* Text section
---*---

Hmm..maybe I could just, try email some artists and hope for the best...maybe someone know who were living in that era and knew the tracks better. I mean...us musicians think alike and share the same interest and passion.
Hehe funny story...listened a LOT to classical music when I was a kid, always borrowing my dads headphones, plugged them in to the BO system and from 4-5 years old, really could manage a vinyl player. Put the LP rec on, gentle with the needle, baymn. Loved Mahler, Bach, Beethoven and Sjostakovic...think Jauchzet frohlocket struck me most, then like, 15 years later I was like..damn what was the name of that track...went to a christmas concert, heard it live and was like OMG...it's THIS! THis is it!!! :D
Another story: heard a track when I was working at Kleerup's (musician and dj) releaseparty in the bar, knew his much younger step brother, heard a track with a nice groove..old track..had a bad recording of it saved on my Ericsson phone..really bad rec, sent it to my computer, played it in Shazam..no hit. Til that day, when I tried recording it in Garageband, played it on Shazam and BAM. Found it:
Paul McCartney - 1985, damn, that groove. What a song.

haha end of story, well the search continues, by Friday I think I will have somehow a version of it..melody once again:
§*|*|: f# g *A. *| b c# d c# *F#. *|


----------



## procreative (Dec 8, 2016)

You sure its an actual band and not some composer asked to knock something up "in the style of"?


----------



## Draven (Mar 8, 2017)

Not sure if it's what you're looking for, but I remember a song in the late 90s called Lord of the Boards by a band called Guano Apes. Definitely a Punk sound.


----------

---*---

* Provided data
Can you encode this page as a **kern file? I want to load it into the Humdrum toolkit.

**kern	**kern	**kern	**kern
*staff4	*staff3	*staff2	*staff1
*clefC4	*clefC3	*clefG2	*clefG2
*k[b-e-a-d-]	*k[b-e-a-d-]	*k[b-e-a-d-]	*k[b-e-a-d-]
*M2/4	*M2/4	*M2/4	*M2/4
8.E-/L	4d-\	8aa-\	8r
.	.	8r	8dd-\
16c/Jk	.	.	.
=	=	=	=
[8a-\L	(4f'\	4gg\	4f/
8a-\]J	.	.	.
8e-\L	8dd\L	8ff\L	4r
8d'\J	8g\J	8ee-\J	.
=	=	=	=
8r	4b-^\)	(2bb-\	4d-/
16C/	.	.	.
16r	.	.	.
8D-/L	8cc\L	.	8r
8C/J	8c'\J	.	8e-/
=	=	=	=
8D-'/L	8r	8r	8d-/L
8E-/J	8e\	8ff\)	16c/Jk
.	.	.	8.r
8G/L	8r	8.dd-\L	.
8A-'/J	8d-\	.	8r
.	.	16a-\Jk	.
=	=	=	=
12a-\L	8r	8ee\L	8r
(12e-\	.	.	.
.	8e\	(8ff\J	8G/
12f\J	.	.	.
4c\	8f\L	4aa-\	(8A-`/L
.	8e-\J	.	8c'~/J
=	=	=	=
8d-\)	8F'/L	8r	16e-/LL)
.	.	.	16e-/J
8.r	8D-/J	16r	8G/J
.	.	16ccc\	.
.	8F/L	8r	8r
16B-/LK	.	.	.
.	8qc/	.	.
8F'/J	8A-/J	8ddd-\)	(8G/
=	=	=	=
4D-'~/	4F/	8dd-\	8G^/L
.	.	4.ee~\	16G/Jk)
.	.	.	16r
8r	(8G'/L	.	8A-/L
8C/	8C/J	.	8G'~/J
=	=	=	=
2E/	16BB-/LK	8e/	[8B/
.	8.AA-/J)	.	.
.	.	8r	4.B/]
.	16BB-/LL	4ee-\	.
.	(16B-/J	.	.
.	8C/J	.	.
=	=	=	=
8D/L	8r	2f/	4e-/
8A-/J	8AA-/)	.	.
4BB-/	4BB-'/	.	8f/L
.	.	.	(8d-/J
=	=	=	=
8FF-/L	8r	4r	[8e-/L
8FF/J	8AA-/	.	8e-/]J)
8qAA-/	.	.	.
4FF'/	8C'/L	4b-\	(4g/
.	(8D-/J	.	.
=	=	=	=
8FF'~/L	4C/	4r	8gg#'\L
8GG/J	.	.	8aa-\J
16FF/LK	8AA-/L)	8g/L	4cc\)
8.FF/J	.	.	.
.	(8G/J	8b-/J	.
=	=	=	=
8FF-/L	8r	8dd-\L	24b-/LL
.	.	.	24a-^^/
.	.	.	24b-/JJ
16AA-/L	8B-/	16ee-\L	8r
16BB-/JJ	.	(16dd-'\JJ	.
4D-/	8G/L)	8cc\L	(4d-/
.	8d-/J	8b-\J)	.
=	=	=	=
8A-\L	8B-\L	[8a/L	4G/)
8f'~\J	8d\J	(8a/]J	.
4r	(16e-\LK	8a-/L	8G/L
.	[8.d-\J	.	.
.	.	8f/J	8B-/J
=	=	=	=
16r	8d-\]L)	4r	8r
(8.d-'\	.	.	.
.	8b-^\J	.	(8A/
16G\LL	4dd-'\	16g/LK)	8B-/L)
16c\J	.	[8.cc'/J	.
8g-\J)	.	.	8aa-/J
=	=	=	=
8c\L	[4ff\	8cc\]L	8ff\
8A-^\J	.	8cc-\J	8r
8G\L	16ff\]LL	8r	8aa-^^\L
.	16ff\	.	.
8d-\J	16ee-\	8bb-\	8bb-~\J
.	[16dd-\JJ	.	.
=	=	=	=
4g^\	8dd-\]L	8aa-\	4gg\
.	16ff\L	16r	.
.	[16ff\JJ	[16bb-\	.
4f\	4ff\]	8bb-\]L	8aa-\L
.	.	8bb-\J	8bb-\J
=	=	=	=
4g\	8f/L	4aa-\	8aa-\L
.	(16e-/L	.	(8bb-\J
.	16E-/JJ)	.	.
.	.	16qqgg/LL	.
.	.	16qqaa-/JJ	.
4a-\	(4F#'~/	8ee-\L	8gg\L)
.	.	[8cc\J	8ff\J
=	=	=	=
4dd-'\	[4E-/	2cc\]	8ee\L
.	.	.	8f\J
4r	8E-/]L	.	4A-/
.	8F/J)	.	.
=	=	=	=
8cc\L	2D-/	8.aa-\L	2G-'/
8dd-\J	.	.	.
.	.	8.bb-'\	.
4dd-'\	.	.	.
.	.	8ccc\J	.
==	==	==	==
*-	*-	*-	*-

---*---

* Directions
a – In the forum thread, on which brand of phone was the bad recording of the old track saved?
b – Revise the forum thread's passage, everything from "## procreative (Dec" down to "(Mar 8, 2017)", replacing "composer" with "songwriter".
c – Name every composer that the forum thread says the writer loved when listening to classical music as a child.

* Expected outputs
a – An Ericsson phone.

b –
## procreative (Dec 8, 2016)

You sure its an actual band and not some songwriter asked to knock something up "in the style of"?


----------



## Draven (Mar 8, 2017)

c – Mahler, Bach, Beethoven, Sjostakovic